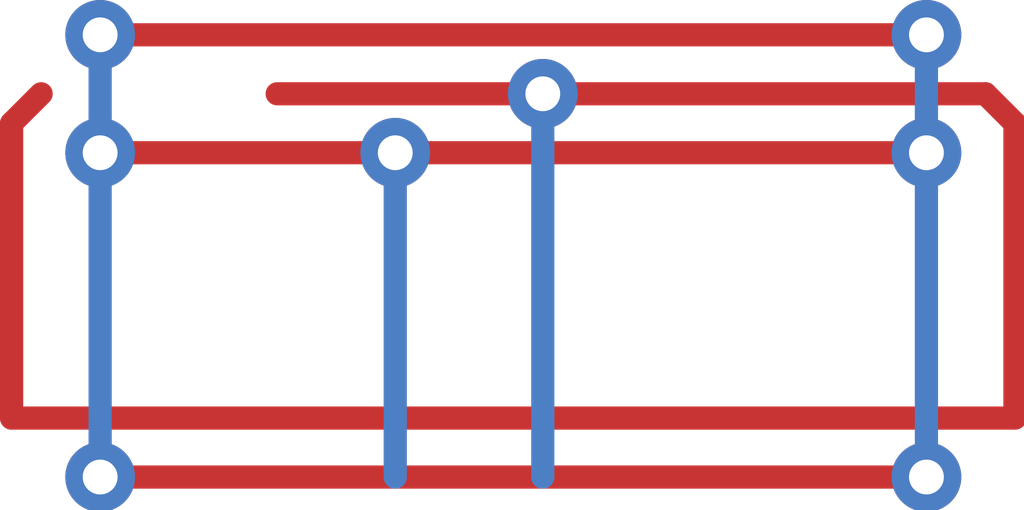
<source format=kicad_pcb>
(kicad_pcb
	(version 20240108)
	(generator "pcbnew")
	(generator_version "8.0")
	(general
		(thickness 1.6)
		(legacy_teardrops no)
	)
	(paper "A4")
	(layers
		(0 "F.Cu" signal)
		(31 "B.Cu" signal)
		(32 "B.Adhes" user "B.Adhesive")
		(33 "F.Adhes" user "F.Adhesive")
		(34 "B.Paste" user)
		(35 "F.Paste" user)
		(36 "B.SilkS" user "B.Silkscreen")
		(37 "F.SilkS" user "F.Silkscreen")
		(38 "B.Mask" user)
		(39 "F.Mask" user)
		(40 "Dwgs.User" user "User.Drawings")
		(41 "Cmts.User" user "User.Comments")
		(42 "Eco1.User" user "User.Eco1")
		(43 "Eco2.User" user "User.Eco2")
		(44 "Edge.Cuts" user)
		(45 "Margin" user)
		(46 "B.CrtYd" user "B.Courtyard")
		(47 "F.CrtYd" user "F.Courtyard")
		(48 "B.Fab" user)
		(49 "F.Fab" user)
		(50 "User.1" user)
		(51 "User.2" user)
		(52 "User.3" user)
		(53 "User.4" user)
		(54 "User.5" user)
		(55 "User.6" user)
		(56 "User.7" user)
		(57 "User.8" user)
		(58 "User.9" user)
	)
	(setup
		(stackup
			(layer "F.SilkS"
				(type "Top Silk Screen")
			)
			(layer "F.Paste"
				(type "Top Solder Paste")
			)
			(layer "F.Mask"
				(type "Top Solder Mask")
				(thickness 0.01)
			)
			(layer "F.Cu"
				(type "copper")
				(thickness 0.035)
			)
			(layer "dielectric 1"
				(type "core")
				(thickness 1.51)
				(material "FR4")
				(epsilon_r 4.5)
				(loss_tangent 0.02)
			)
			(layer "B.Cu"
				(type "copper")
				(thickness 0.035)
			)
			(layer "B.Mask"
				(type "Bottom Solder Mask")
				(thickness 0.01)
			)
			(layer "B.Paste"
				(type "Bottom Solder Paste")
			)
			(layer "B.SilkS"
				(type "Bottom Silk Screen")
			)
			(copper_finish "None")
			(dielectric_constraints no)
		)
		(pad_to_mask_clearance 0)
		(allow_soldermask_bridges_in_footprints no)
		(pcbplotparams
			(layerselection 0x00010fc_ffffffff)
			(plot_on_all_layers_selection 0x0000000_00000000)
			(disableapertmacros no)
			(usegerberextensions no)
			(usegerberattributes yes)
			(usegerberadvancedattributes yes)
			(creategerberjobfile yes)
			(dashed_line_dash_ratio 12.000000)
			(dashed_line_gap_ratio 3.000000)
			(svgprecision 4)
			(plotframeref no)
			(viasonmask no)
			(mode 1)
			(useauxorigin no)
			(hpglpennumber 1)
			(hpglpenspeed 20)
			(hpglpendiameter 15.000000)
			(pdf_front_fp_property_popups yes)
			(pdf_back_fp_property_popups yes)
			(dxfpolygonmode yes)
			(dxfimperialunits yes)
			(dxfusepcbnewfont yes)
			(psnegative no)
			(psa4output no)
			(plotreference yes)
			(plotvalue yes)
			(plotfptext yes)
			(plotinvisibletext no)
			(sketchpadsonfab no)
			(subtractmaskfromsilk no)
			(outputformat 1)
			(mirror no)
			(drillshape 1)
			(scaleselection 1)
			(outputdirectory "")
		)
	)
	(net 0 "")
	(segment
		(start 130.81 97.028)
		(end 133.35 97.028)
		(width 0.2)
		(layer "F.Cu")
		(net 0)
		(uuid "4cb1da77-8a68-4005-9c64-ef7385123b00")
	)
	(segment
		(start 133.35 97.028)
		(end 137.922 97.028)
		(width 0.2)
		(layer "F.Cu")
		(net 0)
		(uuid "54a67792-5ab4-4269-a027-f001ece660b5")
	)
	(segment
		(start 130.048 99.314)
		(end 130.048 96.774)
		(width 0.2)
		(layer "F.Cu")
		(net 0)
		(uuid "5f1b6369-a694-4912-b548-923d1231d49d")
	)
	(segment
		(start 130.81 96.012)
		(end 137.922 96.012)
		(width 0.2)
		(layer "F.Cu")
		(net 0)
		(uuid "a03bde31-e282-41d1-acd7-e53fc9f9fbe1")
	)
	(segment
		(start 134.62 96.52)
		(end 138.43 96.52)
		(width 0.2)
		(layer "F.Cu")
		(net 0)
		(uuid "ae11d084-d6ef-421e-ace1-d5dd008ea122")
	)
	(segment
		(start 134.62 96.52)
		(end 132.334 96.52)
		(width 0.2)
		(layer "F.Cu")
		(net 0)
		(uuid "cf8cf477-fb77-4845-ad71-db5141b52aa6")
	)
	(segment
		(start 138.684 99.314)
		(end 130.048 99.314)
		(width 0.2)
		(layer "F.Cu")
		(net 0)
		(uuid "e397b1eb-bf24-491a-b51d-f1b137f1e3db")
	)
	(segment
		(start 138.43 96.52)
		(end 138.684 96.774)
		(width 0.2)
		(layer "F.Cu")
		(net 0)
		(uuid "e674dc09-37d9-47c9-90c2-85d45cf7348a")
	)
	(segment
		(start 137.922 99.822)
		(end 130.81 99.822)
		(width 0.2)
		(layer "F.Cu")
		(net 0)
		(uuid "e967cc1d-4aa3-4392-94e5-0cd77a07d153")
	)
	(segment
		(start 138.684 96.774)
		(end 138.684 99.314)
		(width 0.2)
		(layer "F.Cu")
		(net 0)
		(uuid "f4361668-8456-4dae-b035-5c3229a4814d")
	)
	(segment
		(start 130.048 96.774)
		(end 130.302 96.52)
		(width 0.2)
		(layer "F.Cu")
		(net 0)
		(uuid "fdc81261-3a91-4b62-a073-e907416b210e")
	)
	(via
		(at 137.922 96.012)
		(size 0.6)
		(drill 0.3)
		(layers "F.Cu" "B.Cu")
		(net 0)
		(uuid "0865e0a2-db91-4617-8eba-4f7faf3ac689")
	)
	(via
		(at 137.922 99.822)
		(size 0.6)
		(drill 0.3)
		(layers "F.Cu" "B.Cu")
		(net 0)
		(uuid "2c9b356d-fd42-40c3-9610-dd0baa7ab093")
	)
	(via
		(at 133.35 97.028)
		(size 0.6)
		(drill 0.3)
		(layers "F.Cu" "B.Cu")
		(net 0)
		(uuid "49139fe5-d181-44d8-b864-a0a4dfab7667")
	)
	(via
		(at 134.62 96.52)
		(size 0.6)
		(drill 0.3)
		(layers "F.Cu" "B.Cu")
		(net 0)
		(uuid "86588bcf-ab04-4698-807f-5309d4121b32")
	)
	(via
		(at 130.81 96.012)
		(size 0.6)
		(drill 0.3)
		(layers "F.Cu" "B.Cu")
		(net 0)
		(uuid "b9431354-78b5-4071-9313-e2854dcd3365")
	)
	(via
		(at 137.922 97.028)
		(size 0.6)
		(drill 0.3)
		(layers "F.Cu" "B.Cu")
		(net 0)
		(uuid "ea6a33e8-5d82-4ac3-b8c9-8f553706e338")
	)
	(via
		(at 130.81 97.028)
		(size 0.6)
		(drill 0.3)
		(layers "F.Cu" "B.Cu")
		(net 0)
		(uuid "f0fc843f-e539-42ef-88fa-fff7b4a7957a")
	)
	(via
		(at 130.81 99.822)
		(size 0.6)
		(drill 0.3)
		(layers "F.Cu" "B.Cu")
		(net 0)
		(uuid "f6f140e9-2b0a-4a4d-aceb-e95964c241fb")
	)
	(segment
		(start 134.62 99.822)
		(end 134.62 96.52)
		(width 0.2)
		(layer "B.Cu")
		(net 0)
		(uuid "7ad50d18-a66b-4b98-9bc0-f8773460cccd")
	)
	(segment
		(start 133.35 99.822)
		(end 133.35 97.028)
		(width 0.2)
		(layer "B.Cu")
		(net 0)
		(uuid "84612d61-871a-4a44-8ab5-816317bd0f4a")
	)
	(segment
		(start 137.922 96.012)
		(end 137.922 99.822)
		(width 0.2)
		(layer "B.Cu")
		(net 0)
		(uuid "ca9bfd70-54b8-4cdb-a0ef-2f3555d72bb1")
	)
	(segment
		(start 130.81 99.822)
		(end 130.81 96.012)
		(width 0.2)
		(layer "B.Cu")
		(net 0)
		(uuid "d9a78226-50d3-45c6-bc1f-6dfd8ca5ac7a")
	)
)

</source>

....

Aim of the task: Starting at the line that contains "(start 130.81 99.822)", retype each line through the end of the listing above and nothing else.

Answer section:
		(start 130.81 99.822)
		(end 130.81 96.012)
		(width 0.2)
		(layer "B.Cu")
		(net 0)
		(uuid "d9a78226-50d3-45c6-bc1f-6dfd8ca5ac7a")
	)
)

</source>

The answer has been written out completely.